Kepala Ekonom UOB Indonesia Enrico Tanuwidjaja mengatakan, situasi perekonomian saat ini berbeda dengan krisis ekonomi tahun 1998 maupun 2008. Akar permasalahan ekonomi tidak berasal dari sektor tertentu, seperti tahun 1998 dari sektor properti dan tahun 2008 dari sektor finansial.
”Sentralitas permasalahan saat ini adalah manusia dan limitasi pergerakan atau kegiatan ekonomi,” kata Enrico.
Sentralitas permasalahan saat ini adalah manusia dan limitasi pergerakan atau kegiatan ekonomi.
Oleh karena itu, kebijakan fiskal harus terarah dan terukur untuk membantu manusia dan korporasi kecil. Pemerintah harus memastikan bantuan transfer tunai diterima langsung oleh penduduk berpenghasilan rendah. Bantuan transfer tunai dapat diperluas cakupannya dan ditambah jumlahnya.
Di sisi lain, UMKM harus diintegrasikan dengan perusahaan-perusahaan besar agar mereka tetap bisa berproduksi.
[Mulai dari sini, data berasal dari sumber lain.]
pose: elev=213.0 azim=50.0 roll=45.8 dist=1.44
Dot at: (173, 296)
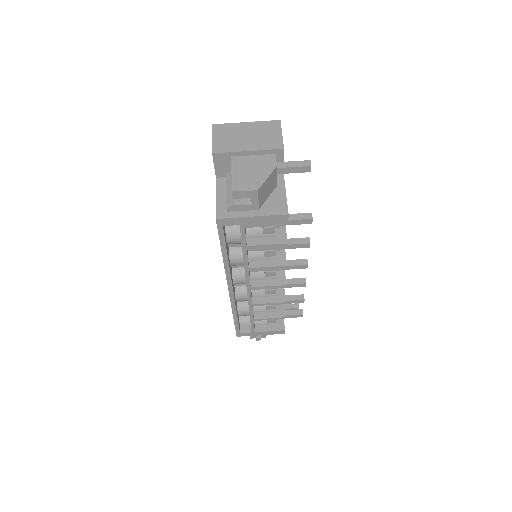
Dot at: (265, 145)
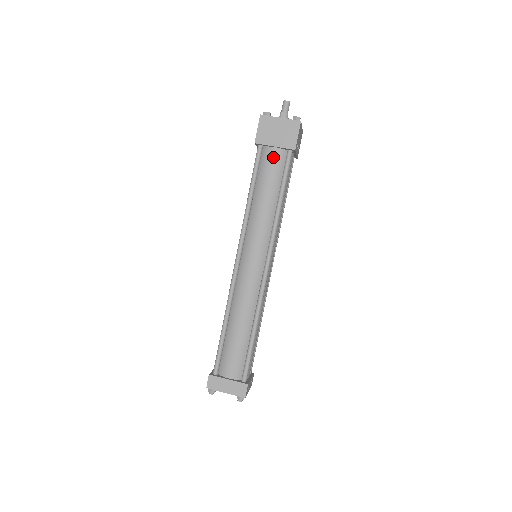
Pemerintah Singapura kini sudah mengintegrasikan 85-90 persen UMKM dengan perusahaan besar, bahkan perusahaan berskala internasional di lingkup Asia Tenggara dan Asia.
”Integrasi pasti memunculkan gap, tetapi harus dilakukan karena pasca-Covid-19 negara-negara di dunia akan melakukan diversifikasi supply chain,” kata Enrico.
Enrico menambahkan, pertumbuhan ekonomi Indonesia tahun ini masih dimungkinkan bergerak pada kisaran 3,5-4 persen. Jika pemerintah bisa secara cepat menangani Covid-19, kepercayaan pelaku pasar akan kembali dan perekonomian bisa kembali pulih pada semester II-2020. Kebijakan fiskal yang terarah dan terukur kini akan lebih efektif ketimbang kebijakan moneter.